BEGIN Provided data
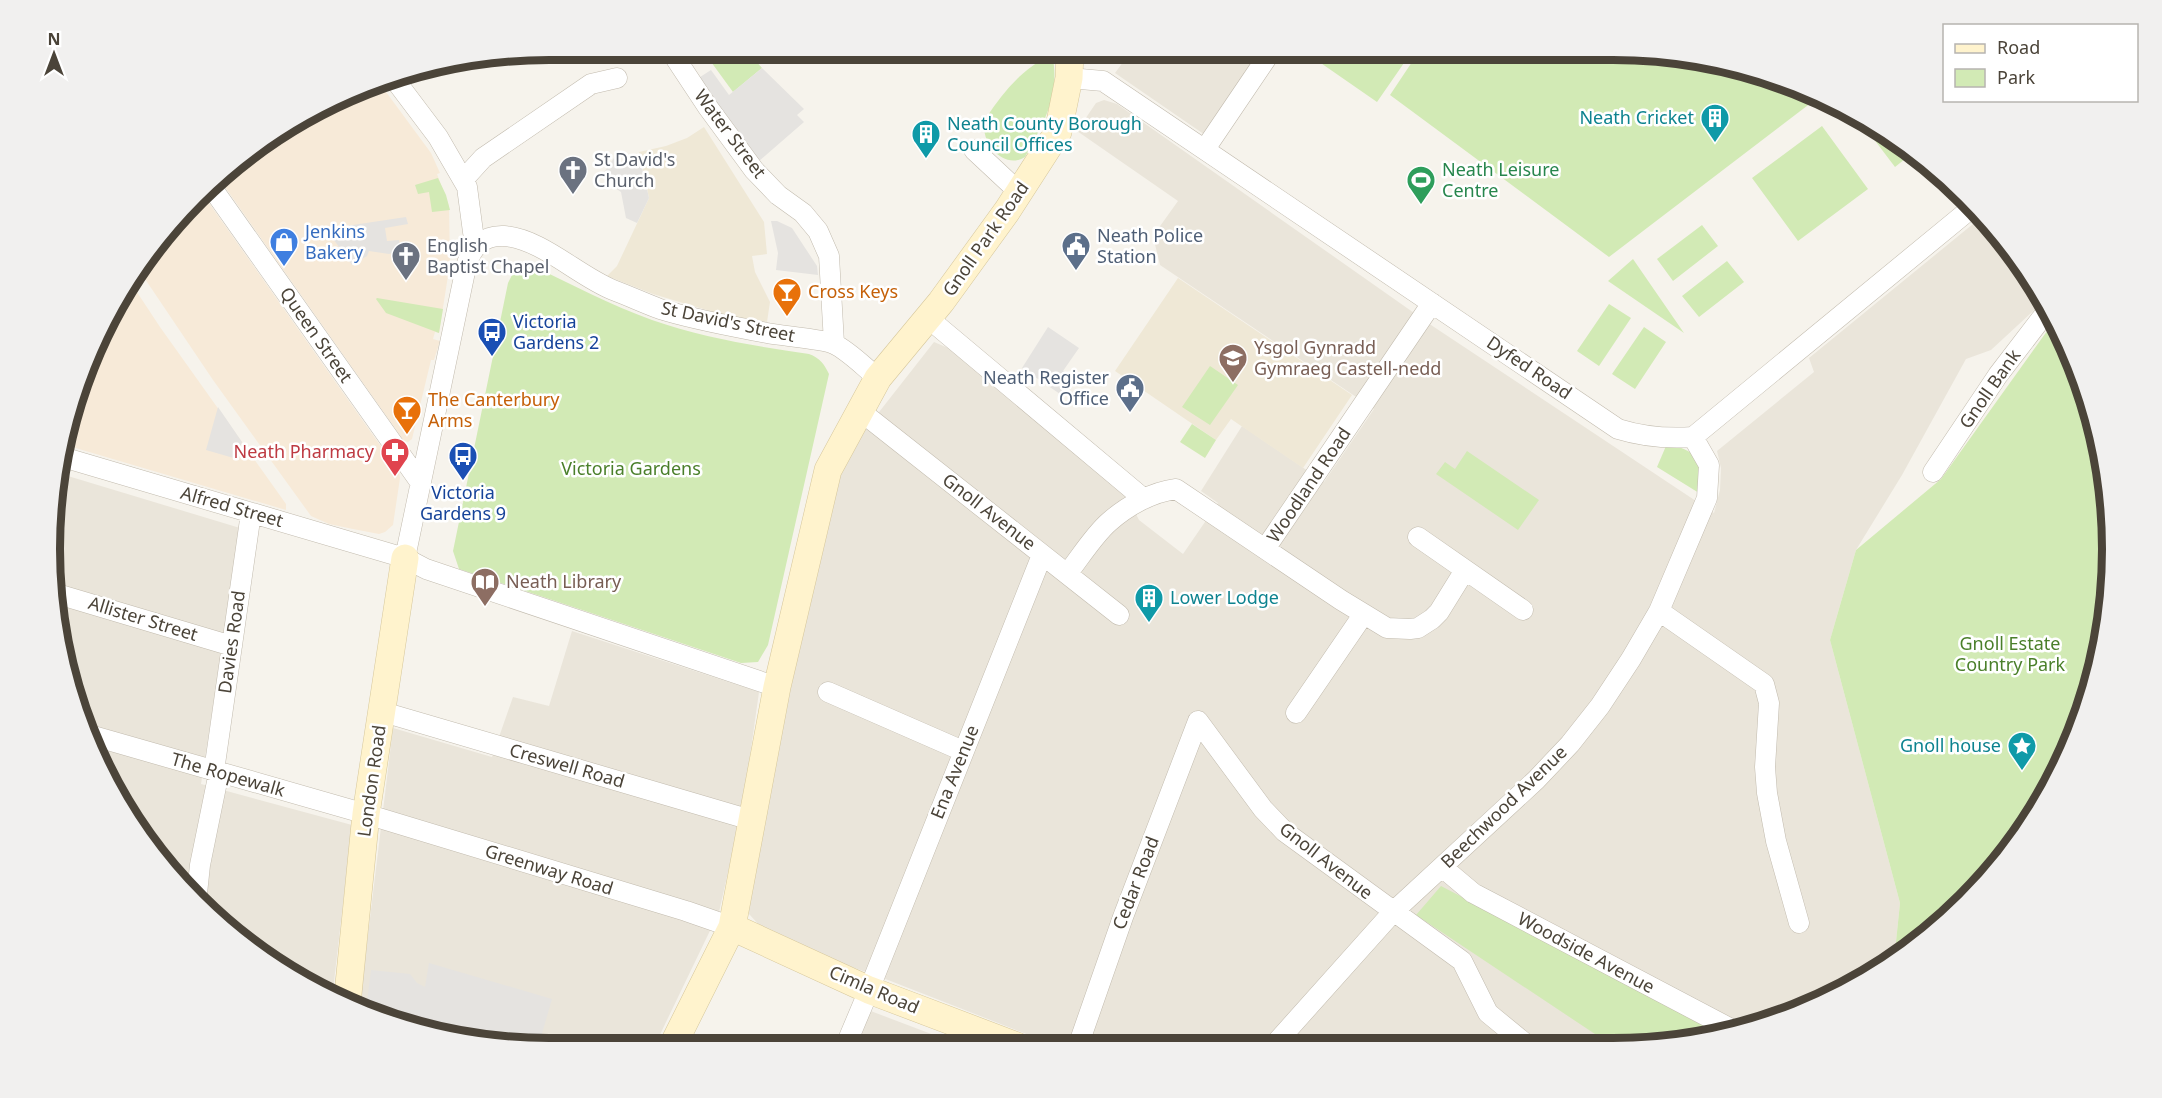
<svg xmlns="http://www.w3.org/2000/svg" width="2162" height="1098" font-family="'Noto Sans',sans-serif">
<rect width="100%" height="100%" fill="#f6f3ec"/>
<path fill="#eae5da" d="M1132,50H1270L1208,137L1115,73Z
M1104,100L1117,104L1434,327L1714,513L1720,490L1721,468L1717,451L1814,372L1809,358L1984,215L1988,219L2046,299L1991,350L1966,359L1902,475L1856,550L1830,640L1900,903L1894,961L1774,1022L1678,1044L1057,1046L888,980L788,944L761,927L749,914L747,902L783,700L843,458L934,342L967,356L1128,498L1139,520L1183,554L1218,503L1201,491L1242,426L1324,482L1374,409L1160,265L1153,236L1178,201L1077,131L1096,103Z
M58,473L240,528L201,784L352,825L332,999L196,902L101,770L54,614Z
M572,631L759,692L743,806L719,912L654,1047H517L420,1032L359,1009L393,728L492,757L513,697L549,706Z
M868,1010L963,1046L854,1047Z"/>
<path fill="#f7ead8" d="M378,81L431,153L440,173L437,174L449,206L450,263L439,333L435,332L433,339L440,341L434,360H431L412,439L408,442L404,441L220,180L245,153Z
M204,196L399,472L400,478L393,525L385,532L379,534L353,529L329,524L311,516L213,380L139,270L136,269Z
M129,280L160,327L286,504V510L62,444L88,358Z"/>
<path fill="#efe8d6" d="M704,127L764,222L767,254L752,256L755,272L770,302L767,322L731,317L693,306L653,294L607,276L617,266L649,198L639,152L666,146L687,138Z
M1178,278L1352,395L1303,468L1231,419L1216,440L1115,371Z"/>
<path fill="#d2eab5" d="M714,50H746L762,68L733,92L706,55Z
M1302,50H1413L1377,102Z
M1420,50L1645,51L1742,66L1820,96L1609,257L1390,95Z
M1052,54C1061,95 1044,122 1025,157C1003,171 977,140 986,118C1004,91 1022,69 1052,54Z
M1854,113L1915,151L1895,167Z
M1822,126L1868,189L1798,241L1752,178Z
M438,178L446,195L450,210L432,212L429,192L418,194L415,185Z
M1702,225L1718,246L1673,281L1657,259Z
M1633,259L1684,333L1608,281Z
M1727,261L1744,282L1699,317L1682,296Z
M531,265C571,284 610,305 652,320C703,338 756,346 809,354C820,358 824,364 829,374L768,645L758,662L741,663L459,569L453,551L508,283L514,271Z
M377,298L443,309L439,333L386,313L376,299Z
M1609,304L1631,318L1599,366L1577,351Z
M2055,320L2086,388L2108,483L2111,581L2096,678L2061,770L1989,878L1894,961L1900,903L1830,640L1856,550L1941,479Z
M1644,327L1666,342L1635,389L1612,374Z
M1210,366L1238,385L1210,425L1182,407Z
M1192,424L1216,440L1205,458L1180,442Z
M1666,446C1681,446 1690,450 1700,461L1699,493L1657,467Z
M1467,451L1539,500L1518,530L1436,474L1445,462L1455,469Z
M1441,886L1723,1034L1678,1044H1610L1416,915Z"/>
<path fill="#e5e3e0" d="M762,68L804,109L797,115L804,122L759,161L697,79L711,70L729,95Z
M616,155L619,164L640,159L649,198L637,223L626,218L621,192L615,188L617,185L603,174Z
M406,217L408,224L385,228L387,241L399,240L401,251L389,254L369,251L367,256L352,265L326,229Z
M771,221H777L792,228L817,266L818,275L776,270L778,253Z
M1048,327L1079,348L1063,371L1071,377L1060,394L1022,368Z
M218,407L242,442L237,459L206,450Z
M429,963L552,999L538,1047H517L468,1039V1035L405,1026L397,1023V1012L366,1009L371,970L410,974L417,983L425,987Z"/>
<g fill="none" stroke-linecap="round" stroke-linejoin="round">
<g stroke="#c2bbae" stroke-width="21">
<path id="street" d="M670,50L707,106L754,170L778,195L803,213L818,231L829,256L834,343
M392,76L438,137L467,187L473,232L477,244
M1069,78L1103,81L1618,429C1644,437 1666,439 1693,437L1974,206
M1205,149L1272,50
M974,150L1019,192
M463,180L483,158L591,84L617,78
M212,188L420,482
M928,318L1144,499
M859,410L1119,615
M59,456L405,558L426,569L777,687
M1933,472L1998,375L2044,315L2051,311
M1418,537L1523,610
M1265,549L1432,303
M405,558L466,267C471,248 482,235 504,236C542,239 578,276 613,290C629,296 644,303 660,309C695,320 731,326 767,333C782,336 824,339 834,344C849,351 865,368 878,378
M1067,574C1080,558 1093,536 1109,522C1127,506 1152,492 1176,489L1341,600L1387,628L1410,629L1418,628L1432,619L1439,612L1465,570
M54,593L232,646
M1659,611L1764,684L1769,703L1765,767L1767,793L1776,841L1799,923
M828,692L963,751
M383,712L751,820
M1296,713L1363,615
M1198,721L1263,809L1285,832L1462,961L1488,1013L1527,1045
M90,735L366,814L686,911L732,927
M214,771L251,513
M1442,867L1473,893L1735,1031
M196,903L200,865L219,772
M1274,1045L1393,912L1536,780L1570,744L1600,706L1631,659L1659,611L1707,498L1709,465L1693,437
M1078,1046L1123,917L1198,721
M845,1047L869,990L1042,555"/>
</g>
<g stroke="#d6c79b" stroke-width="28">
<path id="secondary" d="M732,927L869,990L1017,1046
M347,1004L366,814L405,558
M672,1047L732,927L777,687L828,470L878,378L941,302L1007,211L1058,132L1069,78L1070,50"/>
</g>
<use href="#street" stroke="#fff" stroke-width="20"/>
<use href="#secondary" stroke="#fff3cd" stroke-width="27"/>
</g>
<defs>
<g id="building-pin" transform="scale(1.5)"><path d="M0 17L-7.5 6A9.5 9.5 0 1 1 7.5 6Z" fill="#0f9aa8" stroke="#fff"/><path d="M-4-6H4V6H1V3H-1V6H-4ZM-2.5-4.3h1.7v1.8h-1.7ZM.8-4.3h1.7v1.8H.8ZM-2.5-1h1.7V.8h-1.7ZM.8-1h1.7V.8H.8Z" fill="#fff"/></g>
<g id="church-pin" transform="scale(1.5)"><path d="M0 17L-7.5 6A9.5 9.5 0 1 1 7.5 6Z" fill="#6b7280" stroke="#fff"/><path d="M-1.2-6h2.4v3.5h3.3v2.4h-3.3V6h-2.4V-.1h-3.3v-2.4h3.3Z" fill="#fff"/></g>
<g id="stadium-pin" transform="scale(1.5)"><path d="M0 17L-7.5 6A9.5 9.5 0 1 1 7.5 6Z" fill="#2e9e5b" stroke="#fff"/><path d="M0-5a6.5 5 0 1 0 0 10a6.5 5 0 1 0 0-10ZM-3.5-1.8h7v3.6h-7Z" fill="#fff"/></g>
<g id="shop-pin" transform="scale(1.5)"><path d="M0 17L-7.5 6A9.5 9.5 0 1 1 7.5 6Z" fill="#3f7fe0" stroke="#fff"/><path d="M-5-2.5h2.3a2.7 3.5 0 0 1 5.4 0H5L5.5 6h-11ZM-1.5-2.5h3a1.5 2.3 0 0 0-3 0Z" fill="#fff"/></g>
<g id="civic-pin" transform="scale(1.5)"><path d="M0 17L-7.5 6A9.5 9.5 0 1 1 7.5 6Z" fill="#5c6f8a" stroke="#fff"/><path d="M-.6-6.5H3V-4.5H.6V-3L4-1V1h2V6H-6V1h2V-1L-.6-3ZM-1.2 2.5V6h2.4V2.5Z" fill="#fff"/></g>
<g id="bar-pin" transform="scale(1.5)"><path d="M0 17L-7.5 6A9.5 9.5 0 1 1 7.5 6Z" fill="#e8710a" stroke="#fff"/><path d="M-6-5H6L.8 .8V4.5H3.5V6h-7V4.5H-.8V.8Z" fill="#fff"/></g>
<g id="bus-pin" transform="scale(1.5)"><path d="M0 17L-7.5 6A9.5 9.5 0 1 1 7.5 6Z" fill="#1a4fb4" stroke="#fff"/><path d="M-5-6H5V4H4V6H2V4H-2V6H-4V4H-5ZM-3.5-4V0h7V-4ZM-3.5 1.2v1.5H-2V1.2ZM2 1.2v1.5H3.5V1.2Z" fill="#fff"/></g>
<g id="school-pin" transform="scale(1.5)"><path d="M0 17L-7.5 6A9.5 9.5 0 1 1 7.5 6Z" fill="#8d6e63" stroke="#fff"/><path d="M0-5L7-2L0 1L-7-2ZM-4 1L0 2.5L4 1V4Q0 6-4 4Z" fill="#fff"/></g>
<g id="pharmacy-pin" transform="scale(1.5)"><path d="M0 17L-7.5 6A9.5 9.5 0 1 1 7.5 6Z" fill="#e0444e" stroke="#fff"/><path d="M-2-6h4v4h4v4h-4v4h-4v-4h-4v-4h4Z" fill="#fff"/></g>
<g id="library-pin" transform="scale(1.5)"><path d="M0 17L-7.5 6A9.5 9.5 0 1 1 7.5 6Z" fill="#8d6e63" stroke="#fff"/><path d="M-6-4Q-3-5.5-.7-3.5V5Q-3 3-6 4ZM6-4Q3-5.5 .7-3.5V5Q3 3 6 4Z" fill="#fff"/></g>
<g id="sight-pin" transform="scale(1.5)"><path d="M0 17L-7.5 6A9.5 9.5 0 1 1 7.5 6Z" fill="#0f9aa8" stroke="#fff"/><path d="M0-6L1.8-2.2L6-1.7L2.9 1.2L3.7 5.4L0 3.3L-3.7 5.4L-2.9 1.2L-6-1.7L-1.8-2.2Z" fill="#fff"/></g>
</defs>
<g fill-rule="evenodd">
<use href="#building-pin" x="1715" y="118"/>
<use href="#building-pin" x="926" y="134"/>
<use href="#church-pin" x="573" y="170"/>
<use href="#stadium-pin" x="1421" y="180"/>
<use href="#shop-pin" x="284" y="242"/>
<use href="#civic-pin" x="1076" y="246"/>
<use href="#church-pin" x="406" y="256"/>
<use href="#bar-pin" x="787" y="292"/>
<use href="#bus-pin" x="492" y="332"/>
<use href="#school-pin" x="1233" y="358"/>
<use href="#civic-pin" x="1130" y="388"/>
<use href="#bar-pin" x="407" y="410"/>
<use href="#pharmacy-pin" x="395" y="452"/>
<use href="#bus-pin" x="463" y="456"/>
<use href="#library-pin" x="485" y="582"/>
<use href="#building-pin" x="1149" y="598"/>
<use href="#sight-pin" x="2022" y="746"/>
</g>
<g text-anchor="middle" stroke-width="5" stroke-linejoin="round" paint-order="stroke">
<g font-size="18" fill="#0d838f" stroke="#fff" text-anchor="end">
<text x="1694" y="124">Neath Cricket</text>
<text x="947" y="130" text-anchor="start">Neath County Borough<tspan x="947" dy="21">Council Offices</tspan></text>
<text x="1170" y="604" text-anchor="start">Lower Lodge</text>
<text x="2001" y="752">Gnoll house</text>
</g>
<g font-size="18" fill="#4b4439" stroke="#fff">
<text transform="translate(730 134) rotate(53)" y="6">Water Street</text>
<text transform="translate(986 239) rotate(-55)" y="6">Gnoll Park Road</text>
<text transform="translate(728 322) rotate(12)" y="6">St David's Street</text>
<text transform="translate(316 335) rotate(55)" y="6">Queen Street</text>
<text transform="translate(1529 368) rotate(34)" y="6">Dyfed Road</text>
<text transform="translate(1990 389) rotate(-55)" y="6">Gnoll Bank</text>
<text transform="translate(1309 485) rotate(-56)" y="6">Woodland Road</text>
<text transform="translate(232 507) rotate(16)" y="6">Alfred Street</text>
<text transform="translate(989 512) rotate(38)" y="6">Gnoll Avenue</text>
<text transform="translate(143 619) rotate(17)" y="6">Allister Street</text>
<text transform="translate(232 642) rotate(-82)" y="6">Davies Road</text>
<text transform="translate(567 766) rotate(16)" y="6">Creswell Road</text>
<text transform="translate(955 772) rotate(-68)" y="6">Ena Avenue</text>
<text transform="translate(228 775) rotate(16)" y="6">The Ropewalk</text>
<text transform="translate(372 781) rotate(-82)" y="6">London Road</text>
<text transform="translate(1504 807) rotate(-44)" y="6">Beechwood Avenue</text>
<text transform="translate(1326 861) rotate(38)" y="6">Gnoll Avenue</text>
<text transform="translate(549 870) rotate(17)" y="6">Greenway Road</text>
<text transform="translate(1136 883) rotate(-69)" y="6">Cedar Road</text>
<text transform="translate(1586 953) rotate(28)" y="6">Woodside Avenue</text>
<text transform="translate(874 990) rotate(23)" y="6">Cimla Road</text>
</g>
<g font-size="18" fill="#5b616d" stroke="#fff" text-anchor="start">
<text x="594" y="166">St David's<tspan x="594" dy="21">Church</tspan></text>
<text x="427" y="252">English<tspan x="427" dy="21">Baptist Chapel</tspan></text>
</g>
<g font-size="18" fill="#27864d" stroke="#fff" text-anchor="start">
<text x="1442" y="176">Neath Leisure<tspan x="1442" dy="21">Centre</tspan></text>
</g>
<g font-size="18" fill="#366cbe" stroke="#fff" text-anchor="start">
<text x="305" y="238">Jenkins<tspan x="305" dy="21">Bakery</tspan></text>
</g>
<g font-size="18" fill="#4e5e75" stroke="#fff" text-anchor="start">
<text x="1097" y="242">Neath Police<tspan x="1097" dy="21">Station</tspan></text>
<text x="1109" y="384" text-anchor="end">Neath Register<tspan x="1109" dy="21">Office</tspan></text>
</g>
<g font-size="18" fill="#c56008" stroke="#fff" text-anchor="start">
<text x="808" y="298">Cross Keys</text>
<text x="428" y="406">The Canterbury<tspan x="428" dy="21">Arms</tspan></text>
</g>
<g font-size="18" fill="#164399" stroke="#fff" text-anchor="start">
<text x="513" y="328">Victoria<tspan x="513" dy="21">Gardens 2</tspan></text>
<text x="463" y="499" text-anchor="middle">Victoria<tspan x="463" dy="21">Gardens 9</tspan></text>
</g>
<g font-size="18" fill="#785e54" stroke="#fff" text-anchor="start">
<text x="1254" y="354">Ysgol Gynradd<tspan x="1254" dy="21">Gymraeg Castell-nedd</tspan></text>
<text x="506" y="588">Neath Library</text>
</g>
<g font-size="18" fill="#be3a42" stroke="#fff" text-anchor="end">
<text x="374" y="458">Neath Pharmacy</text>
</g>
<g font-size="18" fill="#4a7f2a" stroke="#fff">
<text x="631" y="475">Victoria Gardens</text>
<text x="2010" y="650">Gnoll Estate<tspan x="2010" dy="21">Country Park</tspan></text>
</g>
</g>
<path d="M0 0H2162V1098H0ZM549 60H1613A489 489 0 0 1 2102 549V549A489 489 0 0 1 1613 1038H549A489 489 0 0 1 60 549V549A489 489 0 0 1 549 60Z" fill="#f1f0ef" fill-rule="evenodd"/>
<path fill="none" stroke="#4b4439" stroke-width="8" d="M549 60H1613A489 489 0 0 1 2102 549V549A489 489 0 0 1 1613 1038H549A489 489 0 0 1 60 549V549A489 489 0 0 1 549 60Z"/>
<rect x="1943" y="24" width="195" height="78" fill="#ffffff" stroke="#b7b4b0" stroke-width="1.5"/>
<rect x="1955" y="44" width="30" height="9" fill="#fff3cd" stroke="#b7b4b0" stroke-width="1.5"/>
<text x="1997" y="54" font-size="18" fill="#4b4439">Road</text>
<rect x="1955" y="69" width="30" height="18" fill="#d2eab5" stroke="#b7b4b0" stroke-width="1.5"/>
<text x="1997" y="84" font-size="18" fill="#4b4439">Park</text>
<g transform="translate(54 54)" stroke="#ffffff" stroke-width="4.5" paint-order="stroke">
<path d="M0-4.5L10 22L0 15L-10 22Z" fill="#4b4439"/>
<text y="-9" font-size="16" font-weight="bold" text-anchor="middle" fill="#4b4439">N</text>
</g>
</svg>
END Provided data
> _Exercise brief_:
Wherever the word "linejoin" occurs in the data, copy that whole line.

> _Answer space_:
<g fill="none" stroke-linecap="round" stroke-linejoin="round">
<g text-anchor="middle" stroke-width="5" stroke-linejoin="round" paint-order="stroke">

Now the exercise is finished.